Provided material ->

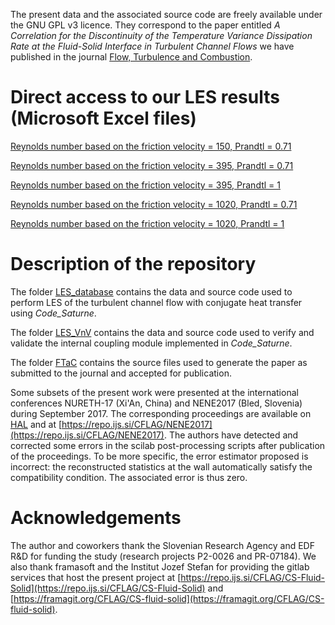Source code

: The present data and the associated source code are freely available under the GNU GPL v3 licence. They correspond to the paper entitled *A Correlation for the Discontinuity of the Temperature Variance Dissipation Rate at the Fluid-Solid Interface in Turbulent Channel Flows* we have published in the journal [Flow, Turbulence and Combustion](https://doi.org/10.1007/s10494-019-00008-0).

# Direct access to our LES results (Microsoft Excel files)

[Reynolds number based on the friction velocity = 150, Prandtl = 0.71](/../raw/master/LES_database/wale_150_pr071/wale_150_pr071.xlsm)

[Reynolds number based on the friction velocity = 395, Prandtl = 0.71](/../raw/master/LES_database/wale_395_pr071/wale_395_pr071.xlsm)

[Reynolds number based on the friction velocity = 395, Prandtl = 1](/../raw/master/LES_database/wale_395_pr1/wale_395_pr1.xlsm)

[Reynolds number based on the friction velocity = 1020, Prandtl = 0.71](/../raw/master/LES_database/wale_1020_pr071/wale_1020_pr071.xlsm)

[Reynolds number based on the friction velocity = 1020, Prandtl = 1](/../raw/master/LES_database/wale_1020_pr1/wale_1020_pr1.xlsm)

# Description of the repository

The folder [LES_database](/LES_database/) contains the data and source code used to perform LES of the turbulent channel flow with conjugate heat transfer using *Code_Saturne*.

The folder [LES_VnV](/LES_VnV/) contains the data and source code used to verify and validate the internal coupling module implemented in *Code_Saturne*.

The folder [FTaC](/FTaC/) contains the source files used to generate the paper as submitted to the journal and accepted for publication.

Some subsets of the present work were presented at the international conferences NURETH-17 (Xi'An, China) and NENE2017 (Bled, Slovenia) during September 2017.
The corresponding proceedings are available on [HAL](https://hal.archives-ouvertes.fr/hal-01631515) and at [https://repo.ijs.si/CFLAG/NENE2017](https://repo.ijs.si/CFLAG/NENE2017).
The authors have detected and corrected some errors in the scilab post-processing scripts after publication of the proceedings.
To be more specific, the error estimator proposed is incorrect: the reconstructed statistics at the wall automatically satisfy the compatibility condition.
The associated error is thus zero.

# Acknowledgements

The author and coworkers thank the Slovenian Research Agency and EDF R&D for funding the study (research projects P2-0026 and PR-07184).
We also thank framasoft and the Institut Jozef Stefan for providing the gitlab services that host the present project at [https://repo.ijs.si/CFLAG/CS-Fluid-Solid](https://repo.ijs.si/CFLAG/CS-Fluid-Solid) and [https://framagit.org/CFLAG/CS-fluid-solid](https://framagit.org/CFLAG/CS-fluid-solid).
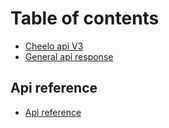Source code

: # Table of contents

* [Cheelo api V3](README.md)
* [General api response](general-api-response.md)

## Api reference

* [Api reference](api-reference/api-reference.md)
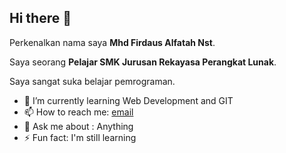 ## Hi there 👋

Perkenalkan nama saya **Mhd Firdaus Alfatah Nst**.<br>

Saya seorang **Pelajar SMK Jurusan Rekayasa Perangkat Lunak**.<br>

Saya sangat suka belajar pemrograman.<br>
- 🌱 I’m currently learning Web Development and GIT
- 📫 How to reach me: [email](mf0608337@gmail.com)
- 💬 Ask me about : Anything
- ⚡ Fun fact: I'm still learning
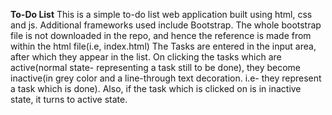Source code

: **To-Do List**
This is a simple to-do list web application built using html, css and js. 
Additional frameworks used include Bootstrap. The whole bootstrap file is not downloaded in the repo, and hence the reference is made from within the html file(i.e, index.html)
The Tasks are entered in the input area, after which they appear in the list.
On clicking the tasks which are active(normal state- representing a task still to be done), they become inactive(in grey color and a line-through text decoration. i.e- they represent a task which is done). Also, if the task which is clicked on is in inactive state, it turns to active state.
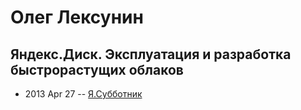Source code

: # Олег Лексунин

## Яндекс.Диск. Эксплуатация и разработка быстрорастущих облаков
- 2013 Apr 27 -- [Я.Субботник](https://events.yandex.ru/lib/talks/835/)    
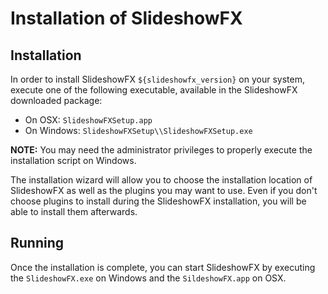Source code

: # Installation of SlideshowFX

## Installation

In order to install SlideshowFX `${slideshowfx_version}` on your system, execute one of the following executable, available
in the SlideshowFX downloaded package:

* On OSX: `SlideshowFXSetup.app`
* On Windows: `SlideshowFXSetup\\SlideshowFXSetup.exe`

**NOTE:** You may need the administrator privileges to properly execute the installation script on Windows.

The installation wizard will allow you to choose the installation location of SlideshowFX as well as the plugins you may
want to use. Even if you don't choose plugins to install during the SlideshowFX installation, you will be able to install
them afterwards.

## Running

Once the installation is complete, you can start SlideshowFX by executing the `SlideshowFX.exe` on Windows and the
`SildeshowFX.app` on OSX.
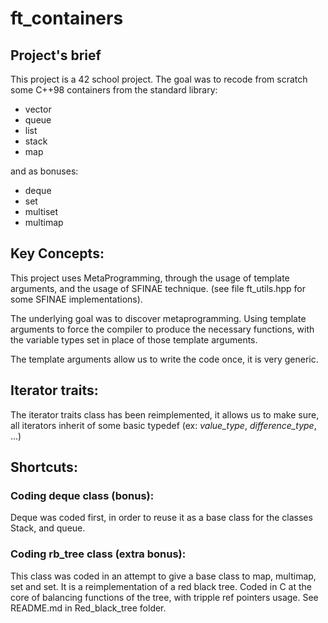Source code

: # ft_containers

## Project's brief

This project is a 42 school project. The goal was to recode from scratch some 
C++98 containers from the standard library:
- vector
- queue
- list
- stack
- map

and as bonuses:
- deque
- set
- multiset
- multimap

## Key Concepts:
This project uses MetaProgramming, through the usage of template arguments, and
the usage of SFINAE technique. (see file ft\_utils.hpp for some SFINAE
implementations).

The underlying goal was to discover metaprogramming. Using template arguments
to force the compiler to produce the necessary functions, with the variable
types set in place of those template arguments.

The template arguments allow us to write the code once, it is very generic.

## Iterator traits:
The iterator traits class has been reimplemented, it allows us to make sure,
all iterators inherit of some basic typedef (ex: _value\_type_,
_difference\_type_, ...)

## Shortcuts:

### Coding deque class (bonus):
Deque was coded first, in order to reuse it as a base class for the classes
Stack, and queue.

### Coding rb\_tree class (extra bonus):

This class was coded in an attempt to give a base class to map, multimap, set
and set. It is a reimplementation of a red black tree. Coded in C at the
core of balancing functions of the tree, with tripple ref pointers usage.
See README.md in Red\_black\_tree folder.
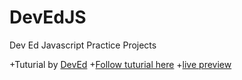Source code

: # DevEdJS
Dev Ed Javascript Practice Projects

+Tuturial by [DevEd](https://www.youtube.com/@developedbyed)
+[Follow tuturial here](https://www.youtube.com/watch?v=C_JKlr4WKKs&ab_channel=developedbyed)
+[live preview](https://ashluchowa.github.io/002_popOnDisplay/)
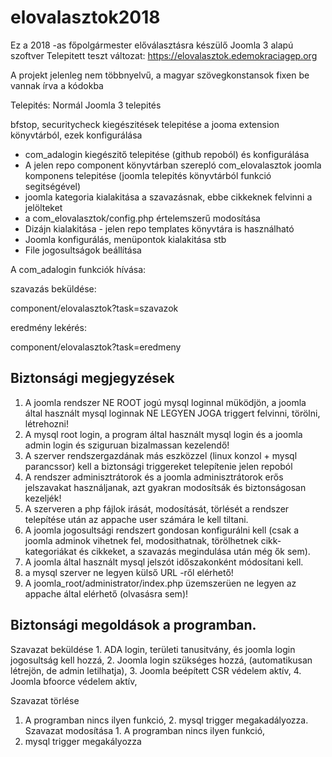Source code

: # elovalasztok2018
Ez a 2018 -as főpolgármester előválasztásra készülő Joomla 3 alapú szoftver
Telepitett teszt változat: https://elovalasztok.edemokraciagep.org


A projekt jelenleg nem többnyelvű, a magyar szövegkonstansok fixen be vannak írva a kódokba

Telepités:
Normál Joomla 3 telepités

bfstop, securitycheck kiegészitések telepitése a jooma extension könyvtárból, ezek konfigurálása

- com_adalogin kiegészitő telepitése (github repoból) és konfigurálása
- A jelen repo component könyvtárban szerepló com_elovalasztok joomla komponens telepitése (joomla telepités könyvtárból funkció segitségével)
- joomla kategoria kialakitása a szavazásnak, ebbe cikkeknek felvinni a jelölteket
- a com_elovalasztok/config.php értelemszerű modosítása
- Dizájn kialakitása - jelen repo templates könyvtára is használható
- Joomla konfigurálás, menüpontok kialakitása stb
- File jogosultságok beállítása

A com_adalogin funkciók hívása:

szavazás beküldése:

component/elovalasztok?task=szavazok

eredmény lekérés:

component/elovalasztok?task=eredmeny


Biztonsági megjegyzések
-----------------------

1. A joomla rendszer NE ROOT jogú mysql loginnal müködjön, a joomla által használt mysql loginnak NE LEGYEN JOGA triggert felvinni, törölni, létrehozni!
2. A mysql root login, a program által használt mysql login és a joomla admin login és sziguruan bizalmassan kezelendő!
3. A szerver rendszergazdának más eszközzel (linux konzol + mysql parancssor) kell a biztonsági triggereket telepítenie jelen repoból
4. A rendszer adminisztrátorok és a joomla adminisztrátorok erős jelszavakat használjanak, azt gyakran modosítsák és biztonságosan kezeljék!
5. A szerveren a php fájlok irását, modosítását, törlését a rendszer telepítése után az appache user számára le kell tiltani.
6. A joomla jogosultsági rendszert gondosan konfigurálni kell (csak a joomla adminok vihetnek fel, modosithatnak, törölhetnek cikk-kategoriákat és cikkeket, a szavazás megindulása után még ők sem).
7. A joomla által használt mysql jelszót időszakonként módosítani kell.
8. a mysql szerver ne legyen külső URL -ről elérhető!
9. A joomla_root/administrator/index.php üzemszerüen ne legyen az appache által elérhető (olvasásra sem)!



Biztonsági megoldások a programban.
-----------------------------------

Szavazat beküldése
	1. ADA login, területi tanusitvány, és joomla login jogosultság kell hozzá,
	2. Joomla login szükséges hozzá, (automatikusan létrejön, de admin letilhatja),
	3. Joomla beépített CSR védelem aktív,
	4. Joomla bfoorce védelem aktív,

Szavazat törlése
  1. A programban nincs ilyen funkció,
	2. mysql trigger megakadályozza.
Szavazat modosítása
	1. A programban nincs ilyen funkció,
  2. mysql trigger megakályozza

Problem details -> Could you repeat, line for line, the entries from the line holding "component/elovalasztok?task=eredmeny" through the last line, both included?

Answer to this problem ->
component/elovalasztok?task=eredmeny


Biztonsági megjegyzések
-----------------------

1. A joomla rendszer NE ROOT jogú mysql loginnal müködjön, a joomla által használt mysql loginnak NE LEGYEN JOGA triggert felvinni, törölni, létrehozni!
2. A mysql root login, a program által használt mysql login és a joomla admin login és sziguruan bizalmassan kezelendő!
3. A szerver rendszergazdának más eszközzel (linux konzol + mysql parancssor) kell a biztonsági triggereket telepítenie jelen repoból
4. A rendszer adminisztrátorok és a joomla adminisztrátorok erős jelszavakat használjanak, azt gyakran modosítsák és biztonságosan kezeljék!
5. A szerveren a php fájlok irását, modosítását, törlését a rendszer telepítése után az appache user számára le kell tiltani.
6. A joomla jogosultsági rendszert gondosan konfigurálni kell (csak a joomla adminok vihetnek fel, modosithatnak, törölhetnek cikk-kategoriákat és cikkeket, a szavazás megindulása után még ők sem).
7. A joomla által használt mysql jelszót időszakonként módosítani kell.
8. a mysql szerver ne legyen külső URL -ről elérhető!
9. A joomla_root/administrator/index.php üzemszerüen ne legyen az appache által elérhető (olvasásra sem)!



Biztonsági megoldások a programban.
-----------------------------------

Szavazat beküldése
	1. ADA login, területi tanusitvány, és joomla login jogosultság kell hozzá,
	2. Joomla login szükséges hozzá, (automatikusan létrejön, de admin letilhatja),
	3. Joomla beépített CSR védelem aktív,
	4. Joomla bfoorce védelem aktív,

Szavazat törlése
  1. A programban nincs ilyen funkció,
	2. mysql trigger megakadályozza.
Szavazat modosítása
	1. A programban nincs ilyen funkció,
  2. mysql trigger megakályozza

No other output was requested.